Second, and most importantly, WiMAX is simply the future: an enormous opportunity for Sprint and the wireless and Internet industries as a whole. I know it sounds like I just drank the Kool-Aid, and I welcome the withering remarks I’m sure you’ll be e-mailing me in the next few minutes. But I fully admit it -- I’m a convert. I’m not mindlessly backing a technology, though. I’ve been covering this industry long enough to know how foolhardy that is. Instead, I’m advocating Sprint’s stated -- and hopefully still intact -- business model for WiMAX, one that does away with the walled garden of mobile data services entirely, one which allows us to pay for access and choose our own applications as opposed to the half-assed ones our operators choose to feed us. I’m not advocating the dumb pipe (I’ve made the case that ‘open’ doesn’t equate ‘dumb’ in several other columns before).
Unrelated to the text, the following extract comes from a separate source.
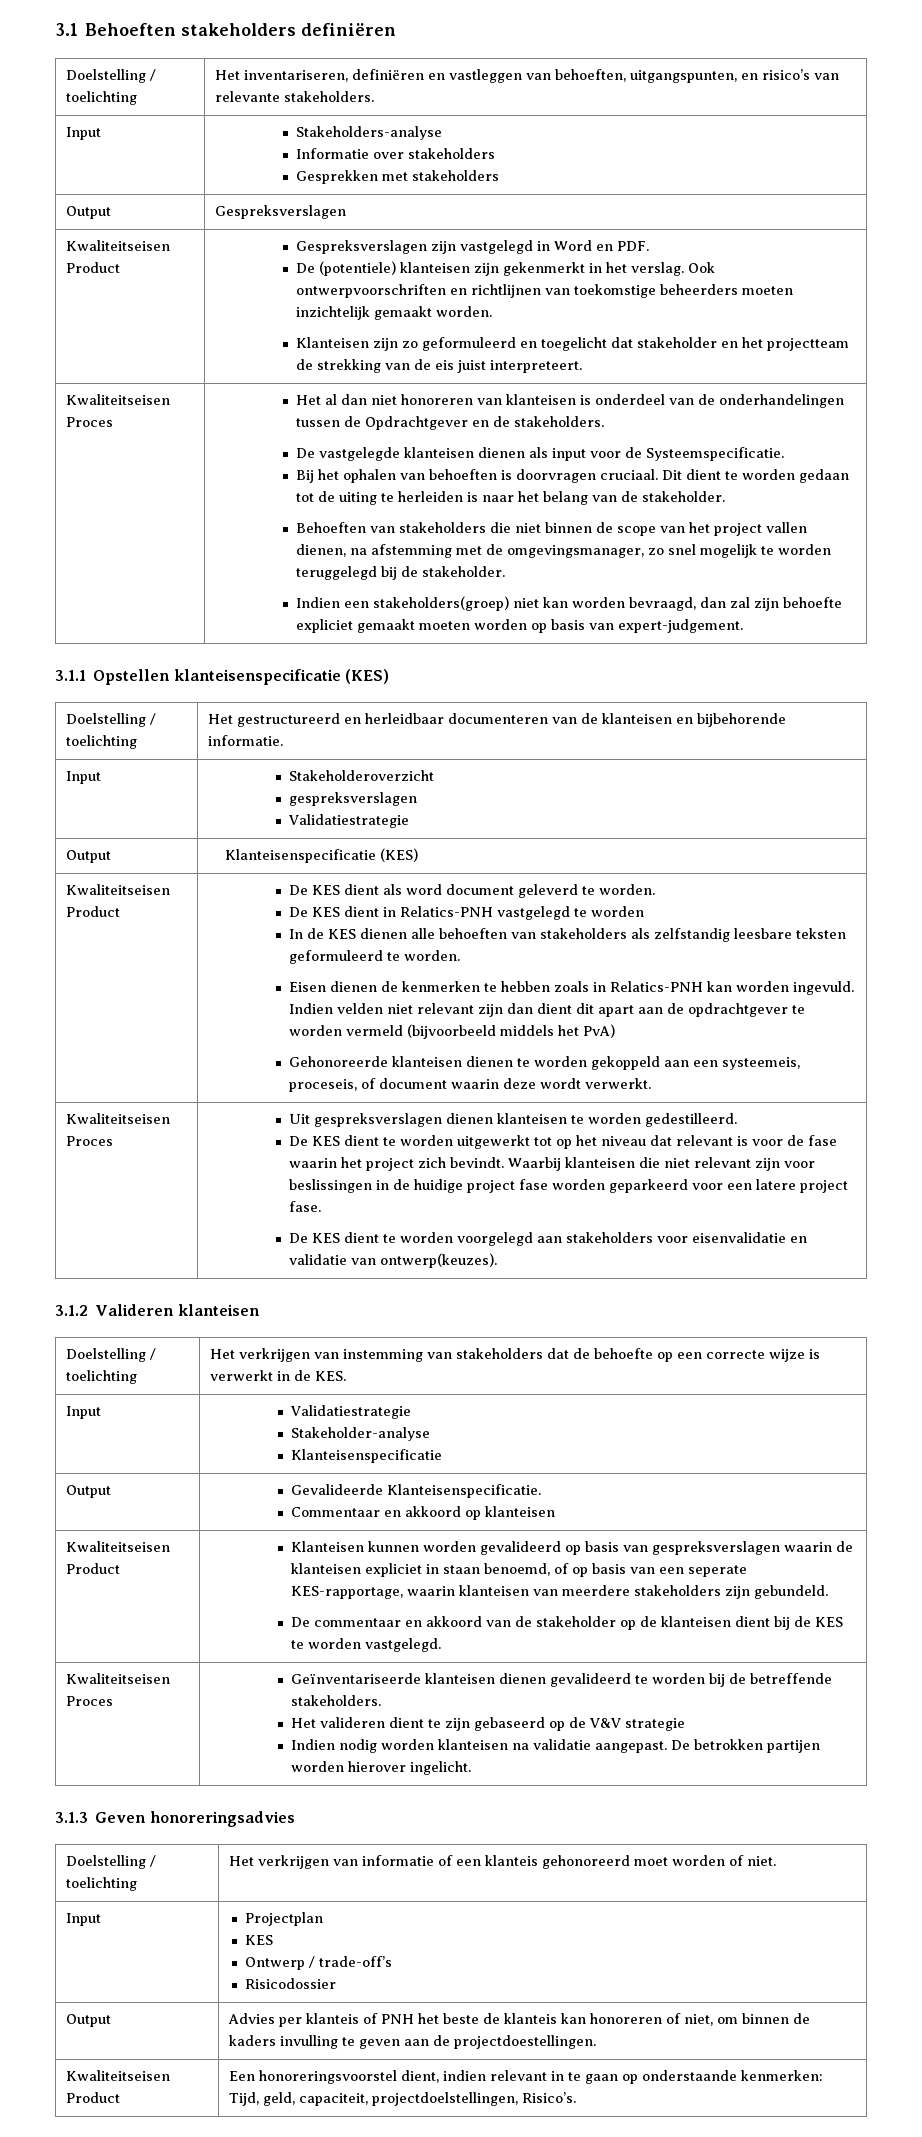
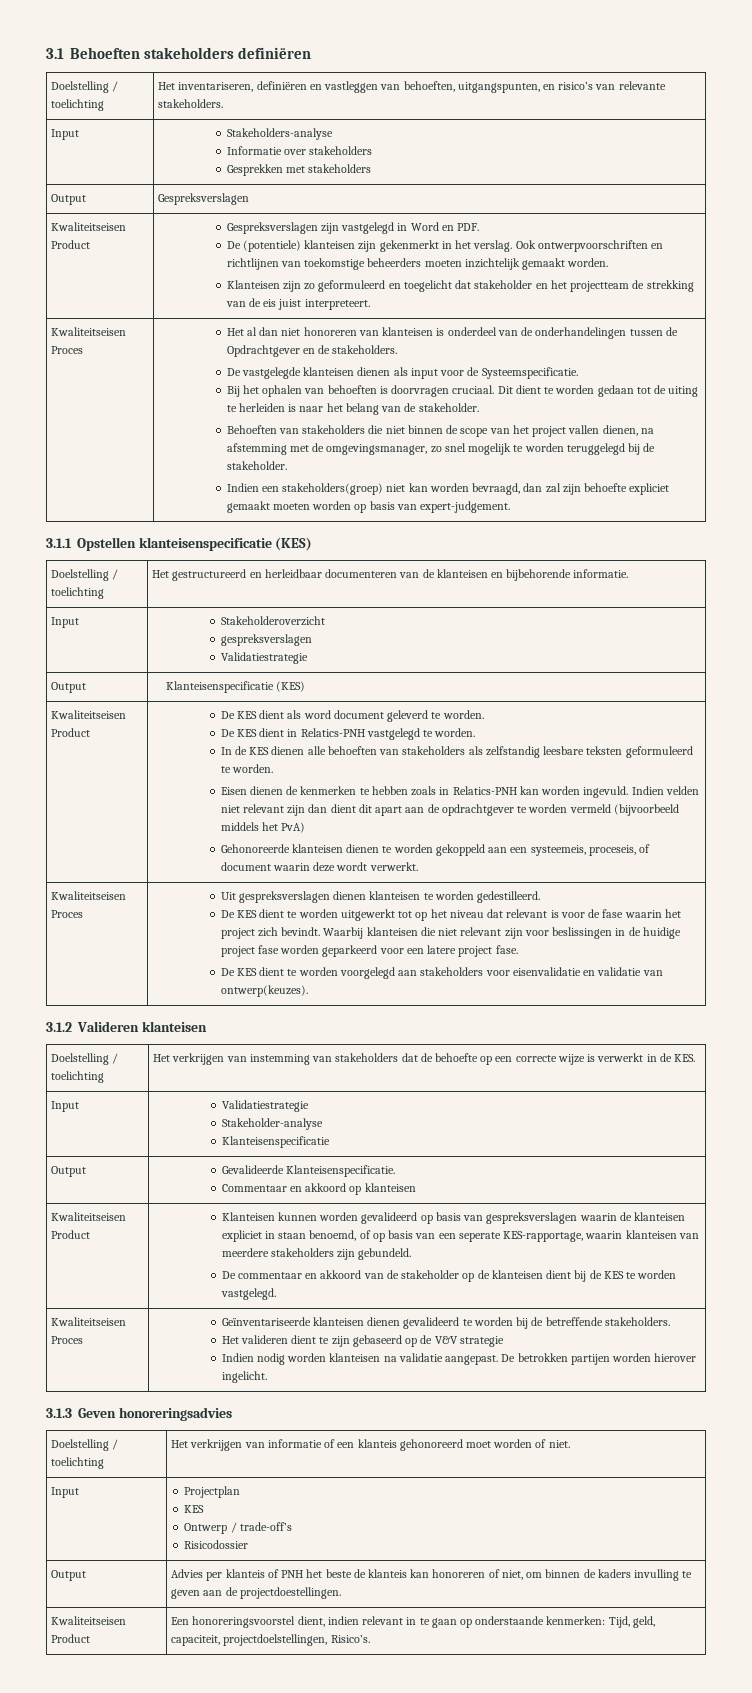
[590,906,644,917] worden -> [434,728,476,737] worden.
But if today’s pipe is ‘smart’ then I choose to take a very anti-intellectual stance.

If Sprint had tapped LTE or even UMB or even an EV-DO rollout built on hundreds of thousands of femto and pico cells, I would still have been behind the launch as long as that new business model was attached. As it stands, Sprint’s plan is the only initiative out there that can rejuvenate the mobile data network. It could transform what is essentially a voice network into not just an extension of the Internet but the most critical component of the Internet. If Sprint pulls this network off right and others follow its example, 10 years from now we won’t be able to remember the day our computing and networking needs were tied to a PC or desk—just as today we can hardly imagine a time our phone calls were tied to the kitchen or office phone.

The operative word here is ‘if,’ though. My cheerleading for Xohm is dependent on Sprint following through on its original convictions. If it tethers a WiMAX subscription to specific devices, if it starts piling on marginal services and inflating bills with content fees, if it starts subsidizing handsets and locking customers into onerous contracts, then the whole project fails. And if it fails, WiMAX is likely to fail -- at least the vision of WiMAX the industry has been painting for the last few years. So I’m pleading now: Sprint, keep Xohm going.